Broadway Tower – Photo de Nick Hubbard
Regina. Reine en italien. Reine souveraine et jalouse, non de son manoir qu'elle abhorre, mais de son corps dans lequel elle a investi tout son narcissisme à cause du manque d'affection dont elle a souffert elle-même au cours de son enfance. Envoûtée par son propre charme, Regina s'en sert comme d'un champ magnétique pour subjuguer les autres ou, au contraire, les tenir à distance de façon destructrice. C'est pourquoi cette reine est souvent désignée plutôt comme une sorcière dans un roman qui présente tous les traits d'un conte aux accents irréels alors qu'il est profondément biographique.
Irréel. L'univers de A Scarcity of Love se déploie dans le flou quant à ses lieux d'action comme quant à ses personnages. Les premiers semblent imaginaires, ils ne sont jamais nommés ou presque – en une seule occasion, l'Amérique est évoquée . Les seconds voient mentionnés à peine leur passé, leur profession ou leurs activités quotidiennes . De façon curieuse (ou malicieuse) aussi, à un seul est donné un nom de famille.
Le récit se focalise ainsi sur les relations affectives entretenues par ses protagonistes dont les attentes, les tensions, les élans, les rejets sont décrits avec clarté et précision et, en même temps, quelque chose de (faussement) naïf, d'ingénu. Le style d'Anna Kavan m'a paru, au vrai, rare, voire original. En tous les cas, il concourt à l'étrangeté que dégage l'univers du roman concentré sur des détresses intérieures dont le lecteur n'est pas distrait.
On pourrait dire qu'il se retrouve lui-même captif d'un charme douloureux devant le sort de Gerda, enfant non désiré, ballot gênant pour sa mère qui la place d'abord dans d'autres mains avant de reprendre sa garde pour l'entraîner dans ses pérégrinations oisives de par le monde.
Non désiré. Regina ne voit guère en sa fille qu'une menace à son culte d'elle-même et la maintient à l'état de dépendance émotionnellement et matériellement.
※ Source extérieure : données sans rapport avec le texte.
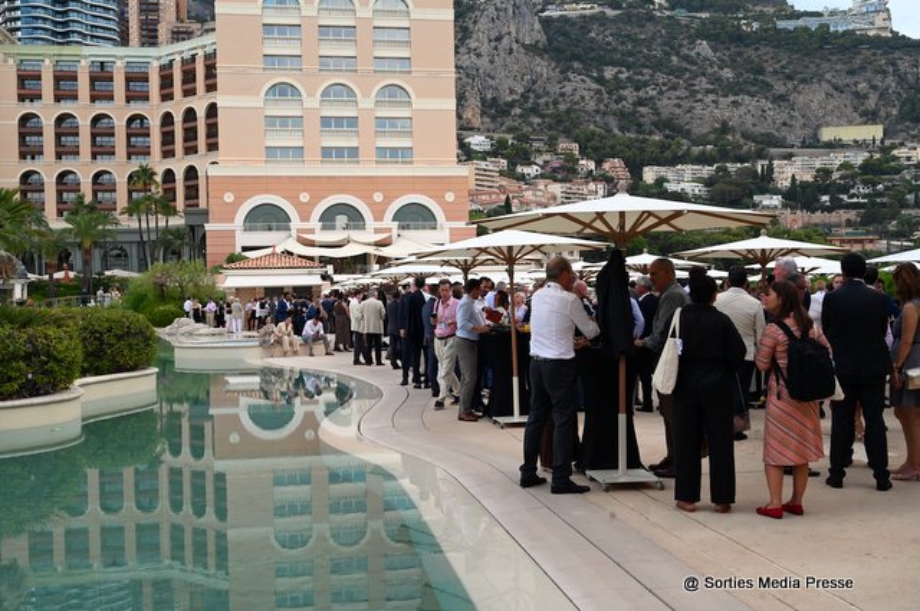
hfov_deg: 53.2
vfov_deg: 36.8
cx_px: 460
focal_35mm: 36
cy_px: 306
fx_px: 919
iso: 1600
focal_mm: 36
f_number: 10
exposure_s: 1/400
Victime de mépris et de vexations incessantes, sans ami vers qui se tourner, Gerda ne trouve pour refuge que l'univers féerique qu'elle s'invente, univers dont on ne saura rien au demeurant. Qu'importe, la vie réelle se présente pour Gerda comme un conte maléfique. Et si elle semblera à un moment lui sourire et lui donner l'opportunité d'échapper au sortilège par sa mère, ce sera de manière tout ironique...
Conte maléfique. Les contes traditionnels constituent des récits de passage à la maturité ou de libération d'un ensorcellement qui voient souvent leur héros prendre possession d'un château comme symbole de réussite. Finalement, on pourrait dire que A Scarcity of Love se révèle pour sa part une espèce d'anti-conte allant à rebours du franchissement d'épreuves, de la construction de soi et de l'intégration à la communauté. Il commence dans un château que l'on fuit et se poursuit dans une itinérance sans destination, sans résolution...
… somebody's missing... somebody's missing... somebody's missing…
25 janvier 2016
Anna Kavan : A Scarcity of Love, Peter Owen, 1956.